Claro que, para el PSC, no todo son pérdidas: la amortización del cargo de conseller en cap y la inminente salida de Carod Rovira del Ejecutivo liquidan la bicefalia instaurada en diciembre y dejan al presidente Pasqual Maragall sin contrapeso político, ni competencial, ni protocolario. Puesto que ninguno de los cinco consejeros republicanos que se mantienen parece -al menos, a corto plazo- en condiciones de reemplazar a Carod en su papel de coliderazgo del Gobierno y dado que ERC sigue siendo crucial para la mayoría parlamentaria del tripartito, ello plantea un desequilibrio imprevisto en el pacto del Tinell, peligroso para Esquerra pero inquietante también para la estabilidad de la coalición.

Por otra parte, el terremoto de esta semana ha subvertido brutalmente las prioridades de una agenda política catalana que gozaba de amplio consenso desde mucho antes del 16 de noviembre y que presidió aquellos comicios. De repente, y como consecuencia de la pirueta de Carod Rovira proclamándose cabeza de lista para las elecciones de marzo, tal parece que el centro de nuestro debate político y la brújula de nuestros próximos votos ya no deba ser la reforma del Estatuto, ni un sistema de financiación más justo, ni siquiera la incipiente gestión del Gobierno "catalanista y de progreso", sino la manera de abordar el problema de ETA, un problema sobre el que no tenemos competencias, del que desconocemos muchas complejidades y que, por fortuna, parece en vías de extinción. Precisamente porque, en paralelo al respeto y el afecto, siempre he considerado a Josep Lluís Carod un demócrata de sólida raigambre, me preocupa que el intento de convertir la próxima cita con las urnas en un plebiscito personal, en el "juicio del pueblo" sobre una conducta individual, y ese recurso reiterado del líder de ERC al "feu-me confiança", puedan sembrar entre la ciudadanía una concepción carismática o providencialista de la democracia que sería muy poco sana.
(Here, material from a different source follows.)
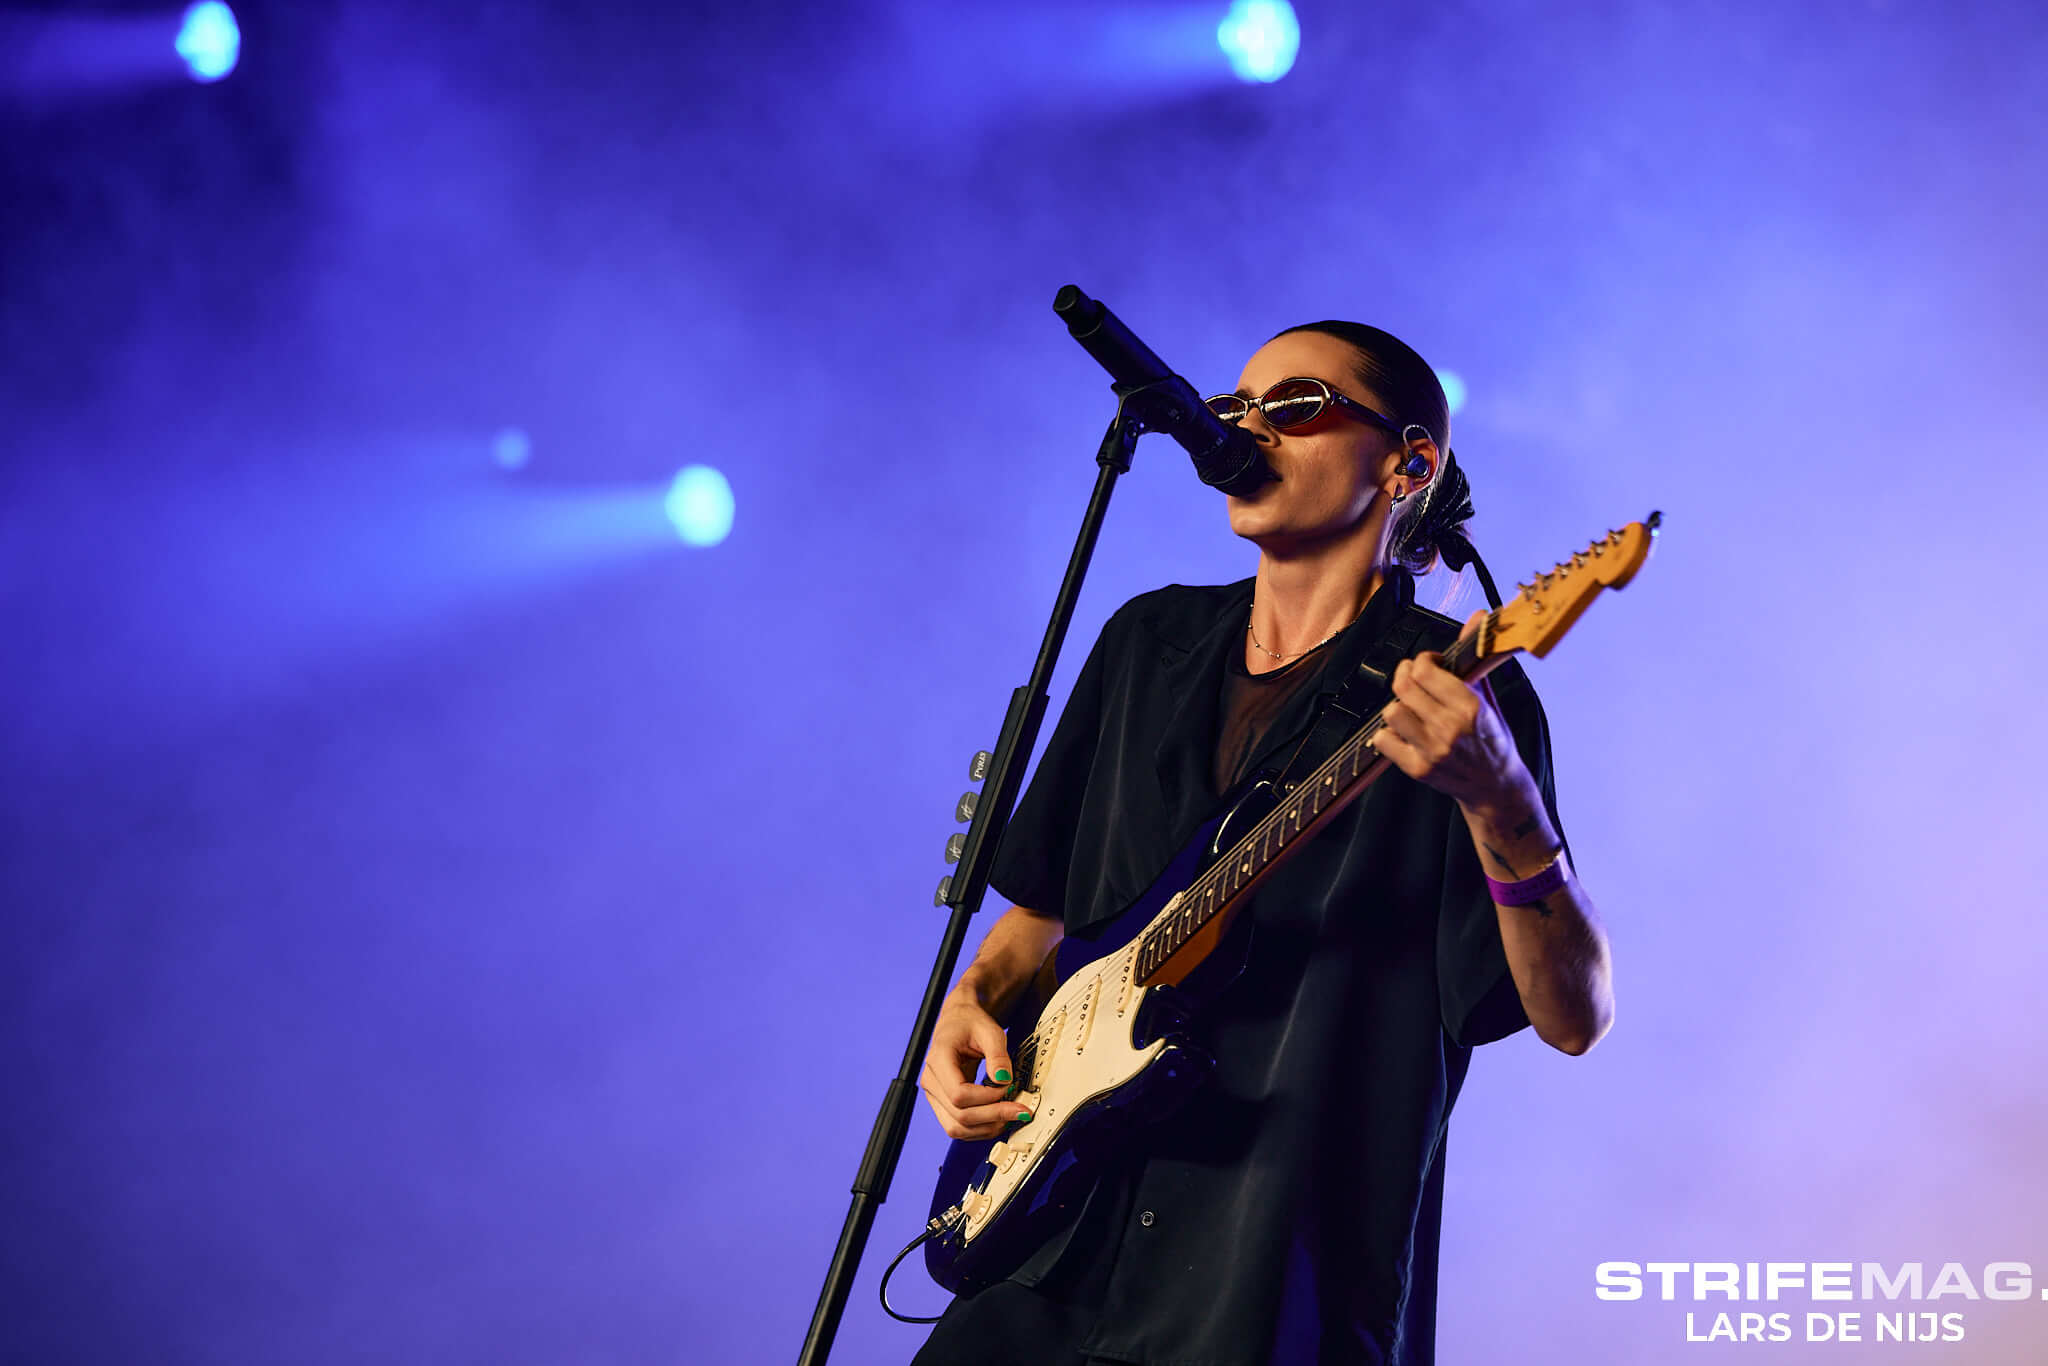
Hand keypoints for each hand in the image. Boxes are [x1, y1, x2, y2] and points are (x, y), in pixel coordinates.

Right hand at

De cualquier modo, y al margen de cuáles sean los efectos del seísmo sobre el escrutinio del 14 de marzo en Cataluña -para Esquerra pueden acabar siendo pingües si tertulianos histéricos, ministros demagogos, fiscales serviles y víctimas profesionales del terrorismo perseveran en la crucifixión de Carod-, lo seguro es que el estado actual de las cosas y su evolución previsible garantizan unos meses de incógnitas, sorpresas y golpes de efecto: ¿marchará de veras el líder republicano a Madrid, a encabezar durante cuatro años un pequeño grupo parlamentario de oposición a la mayoría más o menos absoluta del PP? Si así fuese, ¿es posible dirigir un partido nacionalista catalán desde el Congreso de los Diputados? ¿Y quién le reemplazaría, y con qué efectos orgánicos, como conseller en cap por ERC? Si, por el contrario, la candidatura en las generales es sólo una jugada táctica y -según ha confesado preferir- Carod espera recuperar la jefatura del Gobierno dentro de dos meses, ¿se avendrán el PSC y Maragall a ello sin temor al escándalo subsiguiente? Y en caso de resistirse, ¿cedería Esquerra al sacrificio definitivo de su secretario general...?

Sí, seguramente los anteriores 23 años fueron muy aburridos, pero ¿no habremos caído en el extremo opuesto?

Joan B. Culla i Clarà es historiador.